*Document segment:*
_ _ _ _ _

My brother, Micah Fialka-Feldman is who he is for many reasons (as we all are) — but when he connected with young disability leaders — they shaped my brother (and therefore our family’s story) in powerful ways. He saw his disability as an identity with history, pride, community, activism, and brilliance.

Stacey Park Milbern was one of those shapers. Stacey got “it.” The “it” that says people with intellectual disabilities must have their voices and presence at the disability justice table. The “it” that says we must, both, live in and for a reimagined world — where the lives of disabled people are dignified, honored, and supported — in a beyond capitalism, racism paradigm. The “it” that says we must always be learning, thinking, questioning, in conversation with our communities. The “it” that says we can not use a lack of familiarity with difference to stop us in for getting together. That’s what Stacey taught me. 

Micah was introduced to Stacey and her deep demand for creative justice when Micah attended the National Youth Leadership Forum, a national disabled led youth leadership project, in the early 2000s. This National Youth Leadership Forum (NYLF) connected him with other disability activists around the country. Micah, excited by his deepening understanding of his own identities shared this growing knowledge with our family. Given connections to various disability organizations (including NYLF), our family worked with the Allied Media Projects to see how disability justice could be brought into the work of the Allied Media Conference which had recently moved to Detroit in 2007. Stacey and a cross-section of disability organizers worked with AMP to make Allied Media Conference creatively accessible and weave in workshops and themes about disability justice. Years later, this eventually led to the first ever Disability Justice track.

_ _ _ _ _

*Given entries:*
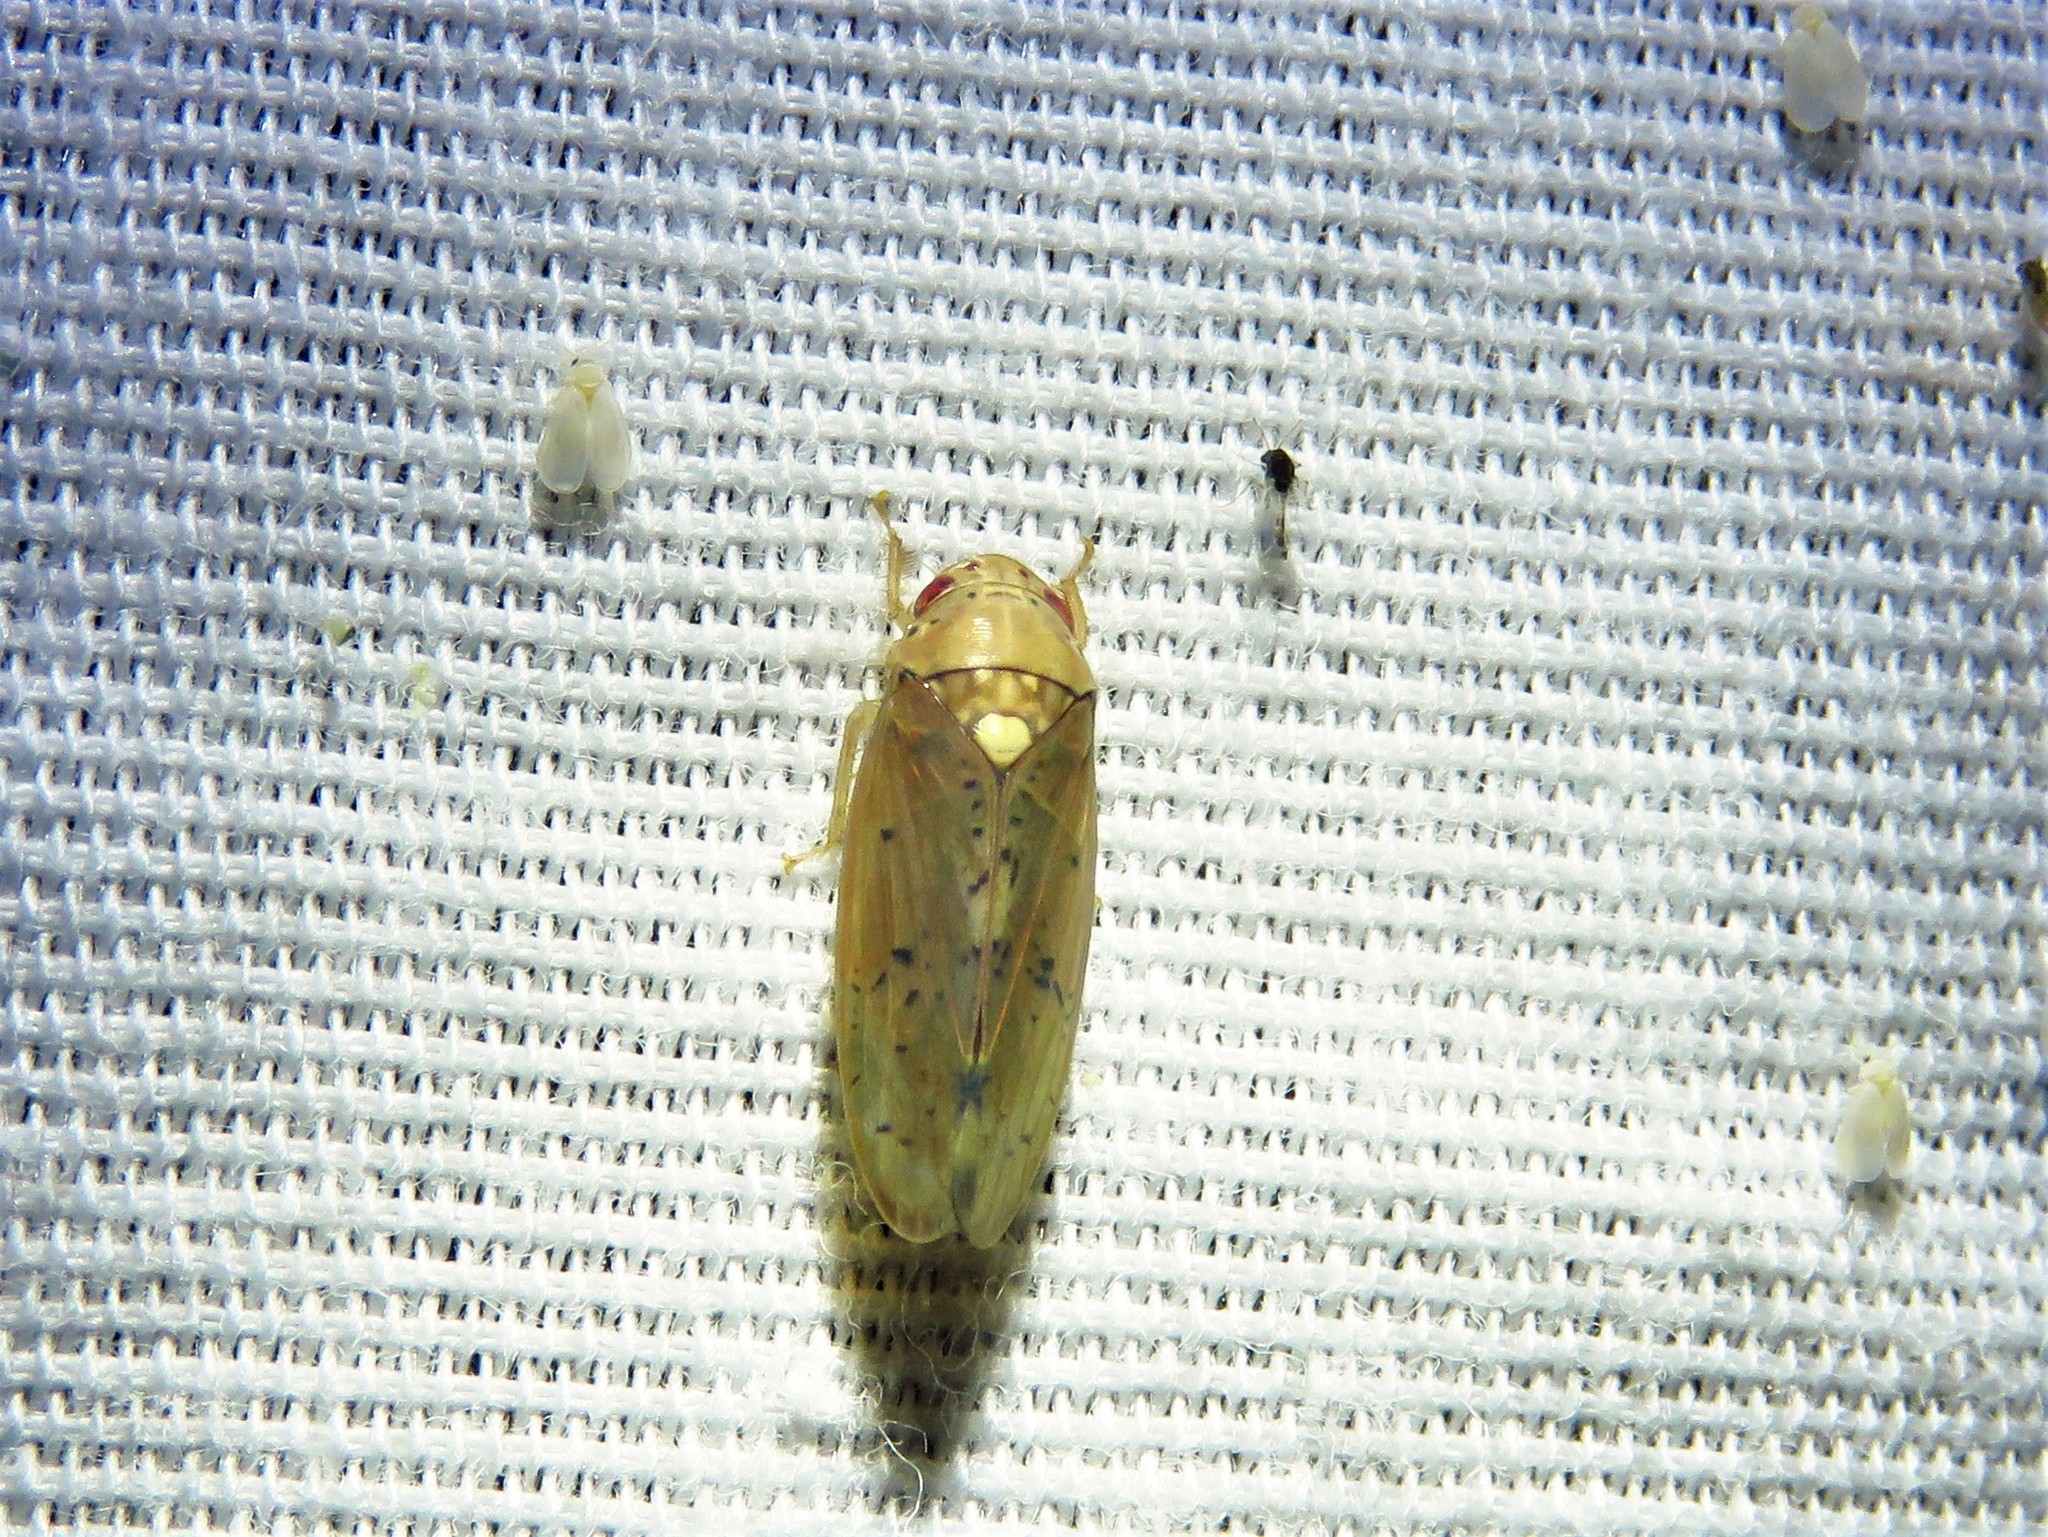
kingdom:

_ _ _ _ _

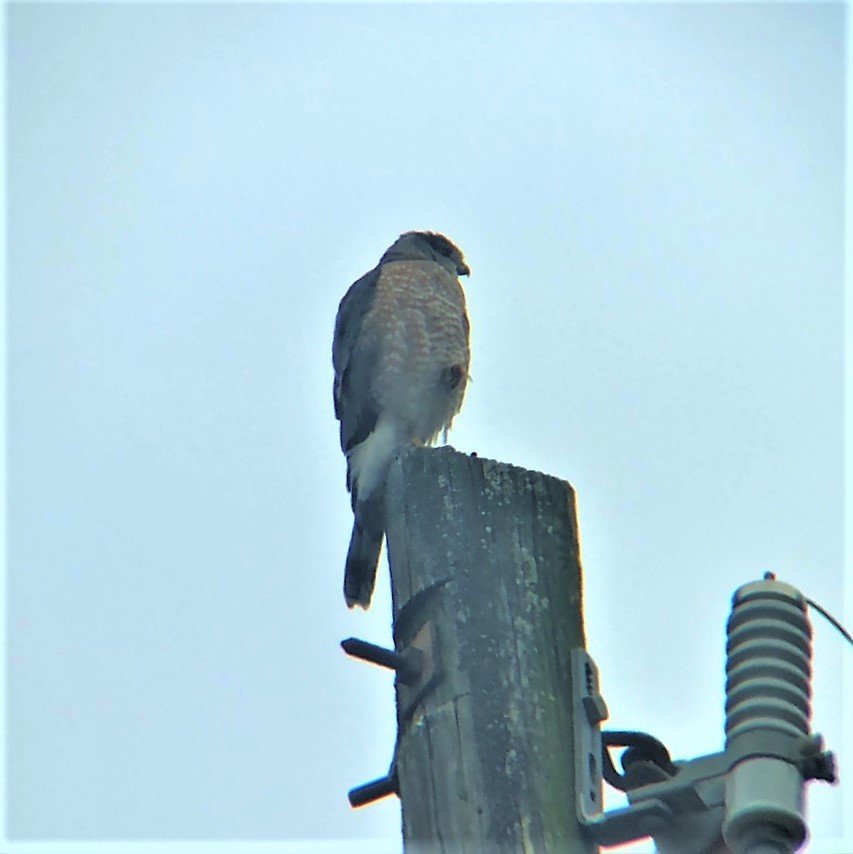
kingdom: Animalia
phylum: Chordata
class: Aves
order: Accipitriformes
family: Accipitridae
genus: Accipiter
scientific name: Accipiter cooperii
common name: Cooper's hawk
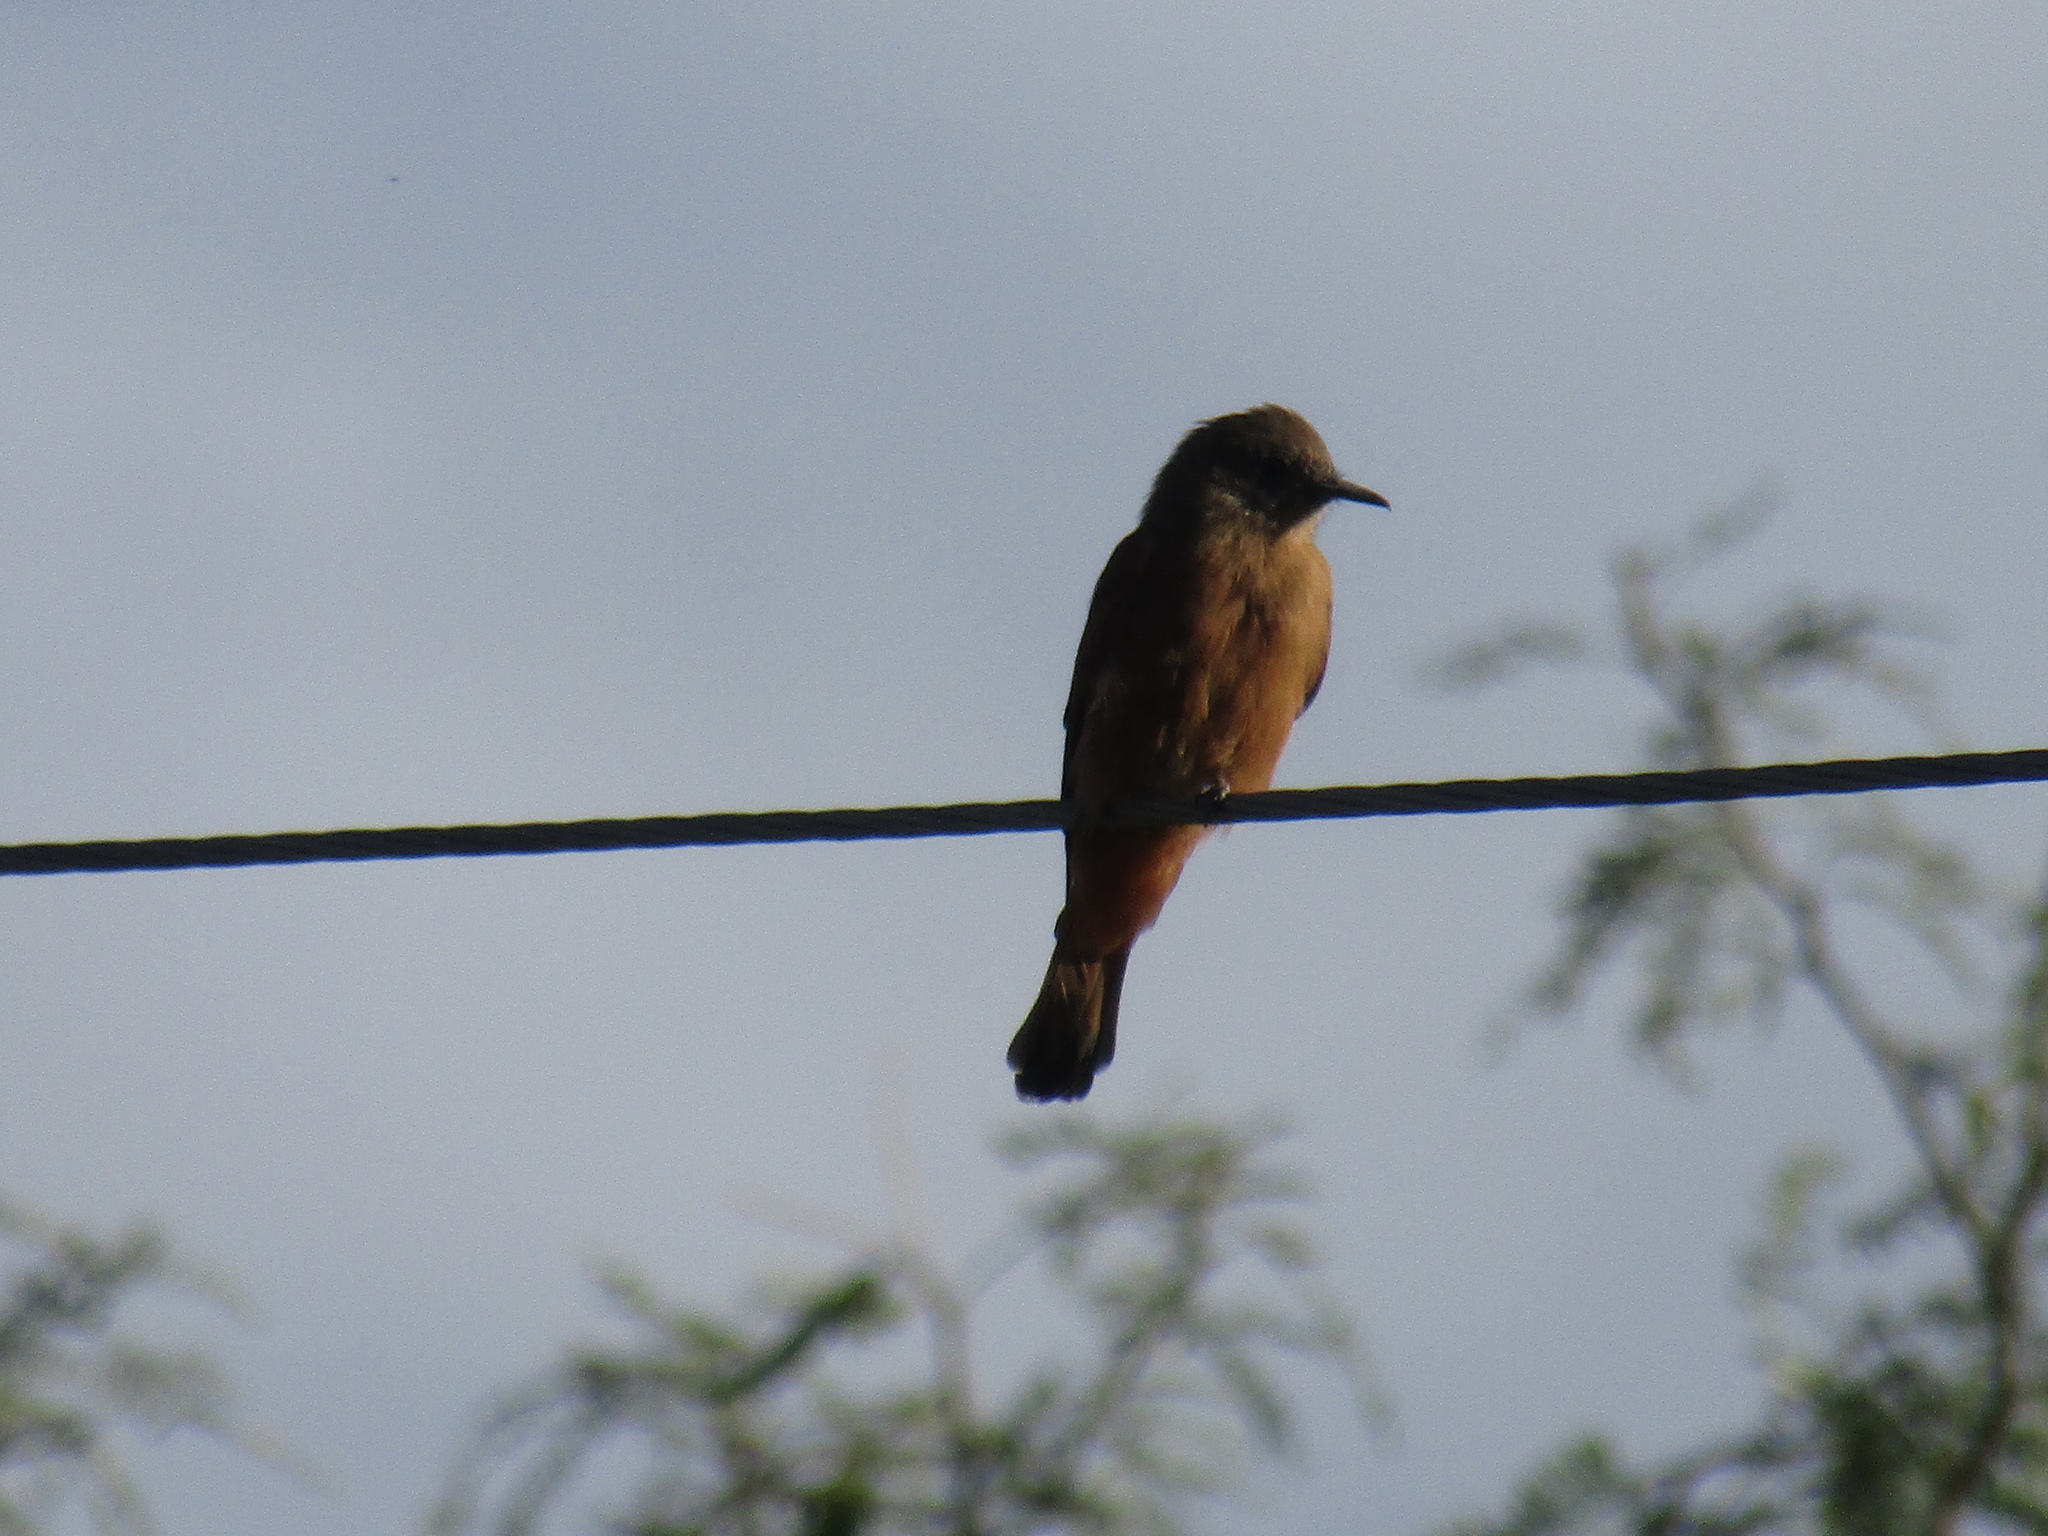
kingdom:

_ _ _ _ _

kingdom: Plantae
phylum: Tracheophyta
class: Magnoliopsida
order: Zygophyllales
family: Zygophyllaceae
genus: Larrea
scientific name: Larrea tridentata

_ _ _ _ _

*Tasks and exercises:*
1. From the passage about Stacey Park Milbern, list each thing that the "it" Stacey understood is said to say.
2. According to the passage about Stacey Park Milbern, in what year did the Allied Media Conference move to Detroit?
3. Please continue the passage about Stacey Park Milbern from its final sentence.

*Answers for the tasks:*
1.
- People with intellectual disabilities must have their voices and presence at the disability justice table.
- We must both live in and for a reimagined world, where the lives of disabled people are dignified, honored, and supported, in a beyond capitalism, racism paradigm.
- We must always be learning, thinking, questioning, in conversation with our communities.
- We can not use a lack of familiarity with difference to stop us in for getting together.

2. 2007

3.
Stacey reflected on this collaborative work in a December 2008 NYLF Newsletter. “I have been thinking a lot about an event I went to this summer, the Allied Media Conference (AMC)…It was amazing to see young people taking the city in their own hands. Through the AMC, I had a chance to really get to know an NYLN member, Micah Fialka-Feldman. He welcomed me to Detroit. Since I was new to the AMC community, he made sure I always knew what was going on. He made sure I had what I needed to participate. Conference organizers told me about how Micah and his family had worked with them to make sure that access wouldn’t be an issue for anyone. As a result, many disabled people attended the conference. Disability issues were on the table. Unlike other events, many workshops focused on integrating a disability analysis into broader social justice work. It was a transforming experience for me. I owe a lot to Micah for it…[then she described Micah’s lawsuit to sue Oakland University for housing discrimination]… I hope you will join us in talking about what access really can mean and how it can change how we interact with the world.”

Stacey continued to be connected to visionary activism in Detroit and the work of Grace Lee Boggs as she grew personally and politically. As Catherine Kudlick, Professor of History and Director of Paul K. Longmore Institute on Disability at San Francisco State University wrote, “She was a co-founder and promoter of Disability Justice, a second wave of the disability movement that combats the disproportionate negative impact of ableism on people of color, queer, trans, and others who are multiply-marginalized. She called out and showed with each of her projects — and indeed with her very existence — the benefits that come from abandoning capitalism’s narrow definitions of who has worth. For example, last fall when the claims of activists proved true in the face of PG&E’s bungled planned power shutdowns, Stacey organized grassroots relief and protests. With the arrival of the pandemic, the Disability Justice Culture Club, which she ran out of her home, took on even greater significance and reach. In April, she partnered with Longmore on some of the pathbreaking work she was doing as co-chair of the Crip Camp film impact campaign!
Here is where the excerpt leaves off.